ENVIRONMENTAL MOVEMENTS IN INDIA

  • Silent Valley Project
  • Chipko Movement
  • Narmada Bachao Andolan, 1985
  • National Test Range at Baliapal

ENVIRONMENTAL RESOURCE MANAGEMENT

Environmental resource management is the management of the interaction and impact of human societies on the environment.

Environmental resource management tries to identify the factors affected by conflicts that arise between meeting needs and protecting resources. It is thus linked to environmental protection and sustainability.

The Goals of Environmental Management System (EMS)

  • To increase compliance and reduce waste
  • The EMS helps to develop, implement, manage, coordinate, and monitor environmental policies.

Features of the Environmental Management System (EMS)

The features of an environmental management system (EMS) are as follows:

  1. It Serves as a tool, or process, to improve environmental performance.
  2. Provides a systematic way of managing an organization’s environmental affairs.
  3. EMS assists with planning, controlling, and monitoring policies in an organization.
  4. It Gives order and consistency for organizations to address environmental concerns through the allocation of resources, assignment of responsibility, and ongoing evaluation of practices, procedures, and processes.
  5. It employs and assigns accountability and responsibility.
  6. Helps understand legislative requirements to better determine a product or service's impact, significance, priorities, and objectives.
  7. Encourages contractors and suppliers to establish their own EMS.

MAN, AND ENVIRONMENT

Man and environment are inter-related.
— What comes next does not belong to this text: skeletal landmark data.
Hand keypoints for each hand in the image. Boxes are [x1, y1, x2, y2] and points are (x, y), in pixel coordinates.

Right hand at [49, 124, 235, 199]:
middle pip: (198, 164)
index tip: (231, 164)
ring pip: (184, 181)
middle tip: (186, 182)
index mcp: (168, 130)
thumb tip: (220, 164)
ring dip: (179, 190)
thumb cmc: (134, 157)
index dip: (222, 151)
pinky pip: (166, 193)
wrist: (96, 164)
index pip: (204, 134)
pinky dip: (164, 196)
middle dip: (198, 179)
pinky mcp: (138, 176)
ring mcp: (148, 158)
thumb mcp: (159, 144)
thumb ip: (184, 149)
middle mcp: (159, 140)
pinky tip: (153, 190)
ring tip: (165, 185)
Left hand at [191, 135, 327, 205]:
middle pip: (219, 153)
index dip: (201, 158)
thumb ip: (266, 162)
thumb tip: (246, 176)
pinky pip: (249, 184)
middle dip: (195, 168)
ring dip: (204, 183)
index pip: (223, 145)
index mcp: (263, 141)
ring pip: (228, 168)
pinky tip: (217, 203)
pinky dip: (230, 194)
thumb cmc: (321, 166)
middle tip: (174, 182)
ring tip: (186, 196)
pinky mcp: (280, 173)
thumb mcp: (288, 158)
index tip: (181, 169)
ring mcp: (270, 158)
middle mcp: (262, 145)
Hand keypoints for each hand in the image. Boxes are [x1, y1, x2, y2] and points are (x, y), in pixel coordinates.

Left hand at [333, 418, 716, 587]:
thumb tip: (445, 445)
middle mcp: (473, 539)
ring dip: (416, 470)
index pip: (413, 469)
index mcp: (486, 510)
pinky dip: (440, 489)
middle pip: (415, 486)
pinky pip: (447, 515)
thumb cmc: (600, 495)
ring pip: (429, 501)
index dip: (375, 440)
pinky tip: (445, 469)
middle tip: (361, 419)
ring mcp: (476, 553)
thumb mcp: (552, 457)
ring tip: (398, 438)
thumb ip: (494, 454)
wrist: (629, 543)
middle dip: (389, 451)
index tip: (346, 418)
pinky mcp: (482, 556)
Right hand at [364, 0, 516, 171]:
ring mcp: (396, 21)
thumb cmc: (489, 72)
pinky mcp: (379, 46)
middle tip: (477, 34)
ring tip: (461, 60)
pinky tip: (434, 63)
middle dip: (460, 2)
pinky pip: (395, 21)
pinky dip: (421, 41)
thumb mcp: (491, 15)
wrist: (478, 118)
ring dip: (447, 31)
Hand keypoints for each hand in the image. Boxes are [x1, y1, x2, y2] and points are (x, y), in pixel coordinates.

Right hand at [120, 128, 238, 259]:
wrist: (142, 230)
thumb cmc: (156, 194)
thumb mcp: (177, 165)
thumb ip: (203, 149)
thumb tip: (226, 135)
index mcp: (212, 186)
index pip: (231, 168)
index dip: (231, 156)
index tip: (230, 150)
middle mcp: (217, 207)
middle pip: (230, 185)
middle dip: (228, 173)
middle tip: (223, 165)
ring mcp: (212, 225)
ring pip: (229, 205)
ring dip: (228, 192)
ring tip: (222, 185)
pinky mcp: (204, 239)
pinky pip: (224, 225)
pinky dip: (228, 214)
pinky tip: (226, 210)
The environment influences the life of human beings and also human beings modify their environment as a result of their growth, dispersal, activities, death, and decay, etc.
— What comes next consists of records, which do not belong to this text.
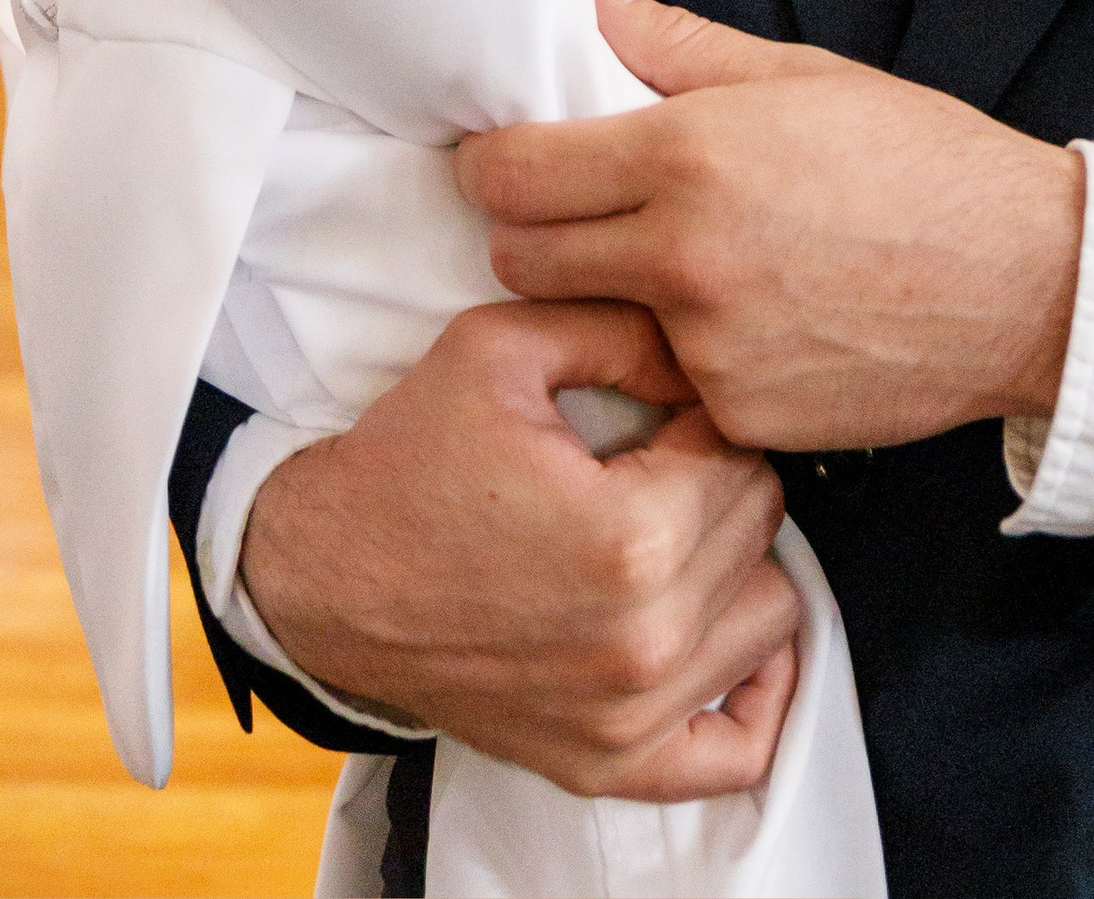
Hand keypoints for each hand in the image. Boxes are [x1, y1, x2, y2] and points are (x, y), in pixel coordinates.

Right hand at [238, 298, 802, 799]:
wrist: (323, 576)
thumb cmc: (408, 461)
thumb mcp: (502, 346)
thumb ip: (623, 328)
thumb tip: (702, 356)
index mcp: (628, 539)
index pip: (741, 454)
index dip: (697, 416)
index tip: (653, 415)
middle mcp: (641, 641)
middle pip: (761, 530)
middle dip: (716, 482)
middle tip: (653, 467)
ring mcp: (626, 717)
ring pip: (770, 620)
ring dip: (733, 568)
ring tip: (669, 536)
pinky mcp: (605, 765)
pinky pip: (735, 749)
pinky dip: (747, 691)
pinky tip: (712, 633)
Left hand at [455, 0, 1085, 453]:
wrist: (1025, 280)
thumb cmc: (919, 161)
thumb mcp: (798, 74)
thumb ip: (671, 42)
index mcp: (688, 154)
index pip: (513, 172)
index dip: (492, 163)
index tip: (503, 157)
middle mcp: (682, 255)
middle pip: (520, 258)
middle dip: (530, 234)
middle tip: (577, 215)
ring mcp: (706, 346)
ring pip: (593, 325)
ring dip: (609, 300)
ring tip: (685, 269)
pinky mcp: (736, 412)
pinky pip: (670, 382)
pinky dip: (690, 356)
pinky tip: (754, 323)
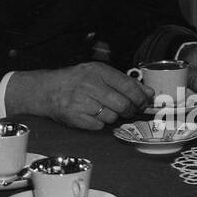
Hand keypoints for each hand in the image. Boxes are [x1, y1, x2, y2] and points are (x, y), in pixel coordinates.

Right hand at [6, 63, 149, 130]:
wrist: (47, 90)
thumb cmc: (76, 80)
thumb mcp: (98, 73)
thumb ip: (124, 81)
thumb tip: (148, 92)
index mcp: (97, 71)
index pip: (128, 86)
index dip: (141, 97)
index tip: (146, 101)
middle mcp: (90, 85)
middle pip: (123, 104)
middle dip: (130, 110)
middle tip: (130, 110)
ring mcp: (82, 102)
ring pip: (112, 116)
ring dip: (113, 116)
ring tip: (103, 108)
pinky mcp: (76, 117)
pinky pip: (99, 125)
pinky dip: (100, 122)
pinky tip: (92, 114)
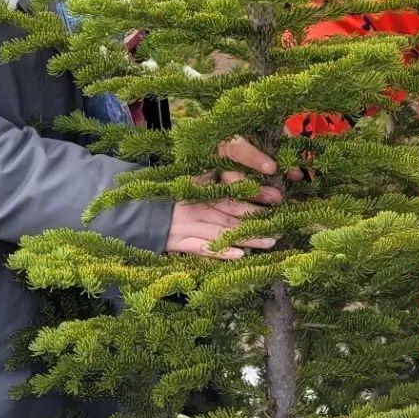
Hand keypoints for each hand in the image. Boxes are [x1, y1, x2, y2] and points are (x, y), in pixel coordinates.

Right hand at [166, 137, 288, 258]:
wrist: (136, 212)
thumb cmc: (167, 195)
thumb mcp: (187, 178)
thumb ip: (208, 173)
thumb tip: (230, 161)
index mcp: (200, 192)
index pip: (233, 193)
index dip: (255, 195)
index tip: (277, 196)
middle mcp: (198, 210)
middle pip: (233, 215)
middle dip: (258, 219)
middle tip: (282, 223)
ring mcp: (189, 228)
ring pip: (223, 234)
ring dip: (247, 238)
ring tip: (270, 241)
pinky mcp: (181, 244)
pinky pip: (203, 249)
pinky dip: (221, 253)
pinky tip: (240, 256)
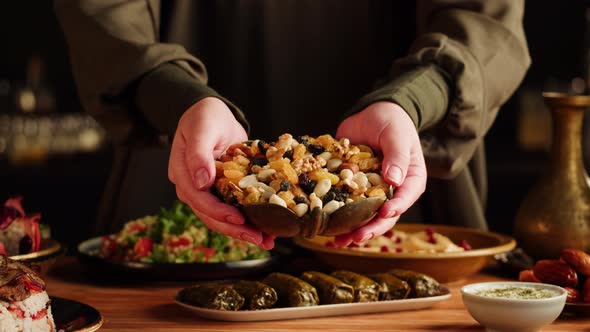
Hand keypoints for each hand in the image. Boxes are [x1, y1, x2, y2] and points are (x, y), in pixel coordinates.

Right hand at [168, 97, 275, 248]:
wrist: (213, 114)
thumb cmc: (205, 117)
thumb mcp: (201, 128)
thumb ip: (198, 153)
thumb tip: (201, 182)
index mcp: (182, 173)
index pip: (198, 199)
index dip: (218, 212)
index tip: (239, 219)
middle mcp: (192, 186)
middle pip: (210, 215)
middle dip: (235, 229)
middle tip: (259, 239)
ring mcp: (206, 191)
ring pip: (221, 218)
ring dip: (243, 231)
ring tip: (266, 241)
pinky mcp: (221, 191)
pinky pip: (233, 209)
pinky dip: (248, 219)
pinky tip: (266, 229)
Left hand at [334, 101, 426, 245]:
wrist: (372, 113)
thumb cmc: (392, 122)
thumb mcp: (397, 136)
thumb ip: (396, 156)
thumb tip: (394, 180)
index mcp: (410, 180)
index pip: (405, 198)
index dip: (394, 208)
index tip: (383, 213)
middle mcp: (392, 191)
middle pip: (384, 215)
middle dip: (371, 228)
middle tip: (356, 237)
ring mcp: (372, 191)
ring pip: (365, 216)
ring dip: (353, 229)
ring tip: (340, 241)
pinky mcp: (354, 188)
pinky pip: (347, 205)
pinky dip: (338, 216)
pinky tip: (326, 226)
The different social structures like industrial, agricultural, religious, aesthetic, etc. have developed during various stages of human civilization and these structures represent human beings ’ accumulated cultural resources based on the natural environment.

The changes in the relationship between man and environment depend upon the change in the organization and attitude of society.

To Improve the Environmental Standards and to Maintain Ecological Balance, the Following are Some Issues Before the Present Civilized Society.

  • Rapid population explosion
  • Rational use of non-polluted water resources
  • To sustain and increase agricultural growth
  • To check soil erosion
  • Restoration of forest resources
  • To check pollution

Some Possible Ways of Tackling the Problems and Maintaining the Environmental Standard

  1. Taking effective measures for population control.
  2. Optimum use of natural resources.
  3. Conserving and protecting biodiversity.
  4. Creating public awareness about the benefits and implications of the environment.
  5. Giving top priority to environmental protection.
  6. Developing eco-friendly technological processes.
  7. Promoting sustainable agriculture which will not harm the environment.
  8. Using bio-fertilizer or eco-friendly fertilizers.
  9. Using the minimum amount of pesticides and insecticides.
  10. Choosing suitable techniques to treat the pollutants before their discharge into the environment.